Within my life, anger has always been treated as it is a fire to be extinguished with urgency. Many believe anger is bad and needs to be circumvented at all costs. Don’t sit in it. Meditate it away. Think happy thoughts. Squash it before it squashes you.
I have mentioned in other posts a little about what happens to me when I suppress emotions. They build until I reach boiling point. It isn’t pretty.
Something fascinating happened a wee while ago. The situation wasn’t that fascinating itself. It was more infuriating really. The awareness that followed after the encounter though I found really exciting. It all happened when someone at work spoke to me in a disrespectful manner as they ranted about their bad day and how I was contributing to their inner discontent by asking questions pertinent to my job. I watched as this person’s inner child threw a tantrum. I admit I didn’t do my best work when I turned on my heel saying as I left the room, “I’m over being treated like this.” Note to self: the inner-victim still needs some work.
“Flight or Fight”
My body headed into ‘flight or fight’ mode, my face felt hot, and my heart was racing. I sat down with a glass of water in the staff room and I asked myself, “Is the feeling of anger mine? Does it belong to me?”. I gazed out the window as the gent with his inner child still raging walked past. He was still pouting. The heat disappeared from my cheeks. My heart rate calmed down. I laughed to myself a little. “Nope. The anger and the bad day is definitely not mine.” I mentally sent that anger back with awareness to the person it belonged to. I felt really energised. Normally when dealing with situations like this, I end up bereft and emotionally drained. This day was very different.
The situation made me realise how much I carry other people’s emotional baggage on a daily basis, claiming it as my own.
The way I was spoken to normally triggers my anger and frustration. What I realised in this moment though is that when directed at me another person’s inner-child tantrum and resulting poor behaviour can be a motivator for me. Experiencing this is actually a blessing. “Why?”, I hear you ask perplexed. Because it is a catalyst for personal transformation for me. When emotionally balanced, grounded and not swinging around the periphery of someone else’s psychological cyclone, I am able to perceive a situation for what it is with clarity and awareness. When I buy into the emotions I am experiencing in reaction to the event, my perception is muddied and the inner victim cries louder, drowning out any acknowledgement of opportunities and choices available to me.

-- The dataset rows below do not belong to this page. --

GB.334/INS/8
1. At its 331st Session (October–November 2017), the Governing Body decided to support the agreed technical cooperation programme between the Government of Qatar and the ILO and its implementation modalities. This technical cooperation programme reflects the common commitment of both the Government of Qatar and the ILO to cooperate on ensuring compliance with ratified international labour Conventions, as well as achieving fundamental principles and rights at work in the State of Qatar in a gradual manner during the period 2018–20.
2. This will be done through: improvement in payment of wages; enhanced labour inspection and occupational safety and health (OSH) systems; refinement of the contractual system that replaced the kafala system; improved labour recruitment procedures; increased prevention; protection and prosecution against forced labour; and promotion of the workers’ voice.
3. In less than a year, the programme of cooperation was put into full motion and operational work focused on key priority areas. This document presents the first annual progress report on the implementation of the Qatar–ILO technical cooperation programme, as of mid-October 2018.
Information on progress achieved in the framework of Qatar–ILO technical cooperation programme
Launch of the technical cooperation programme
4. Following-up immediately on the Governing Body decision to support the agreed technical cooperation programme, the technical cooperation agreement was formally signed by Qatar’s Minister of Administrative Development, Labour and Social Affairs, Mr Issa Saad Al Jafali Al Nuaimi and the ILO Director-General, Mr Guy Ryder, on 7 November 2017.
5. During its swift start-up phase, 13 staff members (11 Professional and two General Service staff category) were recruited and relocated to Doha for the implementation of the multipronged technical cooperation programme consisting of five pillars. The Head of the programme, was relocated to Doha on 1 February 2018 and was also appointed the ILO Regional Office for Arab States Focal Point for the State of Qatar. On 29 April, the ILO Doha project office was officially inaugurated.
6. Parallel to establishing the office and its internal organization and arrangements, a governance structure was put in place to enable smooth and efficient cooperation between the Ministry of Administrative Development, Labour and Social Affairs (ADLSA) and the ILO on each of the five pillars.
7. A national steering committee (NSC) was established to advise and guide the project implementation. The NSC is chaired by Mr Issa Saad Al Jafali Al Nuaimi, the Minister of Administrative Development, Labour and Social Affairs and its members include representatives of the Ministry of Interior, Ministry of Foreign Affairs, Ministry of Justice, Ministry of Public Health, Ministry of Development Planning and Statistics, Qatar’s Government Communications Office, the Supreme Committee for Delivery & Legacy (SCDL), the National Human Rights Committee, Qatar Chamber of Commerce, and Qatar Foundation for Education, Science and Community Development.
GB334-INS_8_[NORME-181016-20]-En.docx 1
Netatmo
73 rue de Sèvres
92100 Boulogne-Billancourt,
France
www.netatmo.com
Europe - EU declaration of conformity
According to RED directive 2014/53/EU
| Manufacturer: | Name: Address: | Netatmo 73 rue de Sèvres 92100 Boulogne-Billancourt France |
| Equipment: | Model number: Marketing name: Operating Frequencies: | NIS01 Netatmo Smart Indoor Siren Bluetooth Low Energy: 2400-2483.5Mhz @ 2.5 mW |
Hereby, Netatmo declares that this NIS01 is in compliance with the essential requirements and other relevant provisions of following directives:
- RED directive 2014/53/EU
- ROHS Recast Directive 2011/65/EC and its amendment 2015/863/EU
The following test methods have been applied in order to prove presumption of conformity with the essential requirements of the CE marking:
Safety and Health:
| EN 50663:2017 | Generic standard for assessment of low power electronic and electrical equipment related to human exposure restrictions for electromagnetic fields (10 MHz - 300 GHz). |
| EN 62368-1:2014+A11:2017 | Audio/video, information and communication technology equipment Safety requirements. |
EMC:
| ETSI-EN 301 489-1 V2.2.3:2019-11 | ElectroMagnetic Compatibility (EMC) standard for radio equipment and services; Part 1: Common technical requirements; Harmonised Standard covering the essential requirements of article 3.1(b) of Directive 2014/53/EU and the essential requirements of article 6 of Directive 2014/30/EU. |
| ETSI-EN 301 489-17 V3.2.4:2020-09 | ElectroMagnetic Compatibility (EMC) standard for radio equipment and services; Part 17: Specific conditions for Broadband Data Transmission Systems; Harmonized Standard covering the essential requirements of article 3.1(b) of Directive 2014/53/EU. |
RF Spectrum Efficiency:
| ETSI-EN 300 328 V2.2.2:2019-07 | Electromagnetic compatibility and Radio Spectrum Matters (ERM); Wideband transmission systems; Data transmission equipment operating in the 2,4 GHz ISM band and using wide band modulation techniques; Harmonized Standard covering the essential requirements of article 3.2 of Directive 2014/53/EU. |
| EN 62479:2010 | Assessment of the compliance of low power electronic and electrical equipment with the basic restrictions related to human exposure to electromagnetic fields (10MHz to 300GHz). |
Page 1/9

Unleashing the Lion Within
Acknowledgement of choice is empowering. We know we have the capacity to choose and change our personal situation. There is a deep understanding that another’s behaviour is not about us. They are merely processing their own emotional stuff. My anger evaporates and I experience a feeling of compassion and understanding. I don’t need to rescue them or involve myself in their story. Finding the peace within myself and being kind in my words and energy I direct to them is enough.
In dealing with the above-mentioned situation, I acknowledged my anger. I sat in it without judgement or suppression. The storm passed. In this moment I recognised the lion within is not about unleashing my anger on others in retort. There is no need to defend. My inner lion surfaced and it was about presence, and confidence in who I am and what I have to offer to the world.
How does it get any better than that!?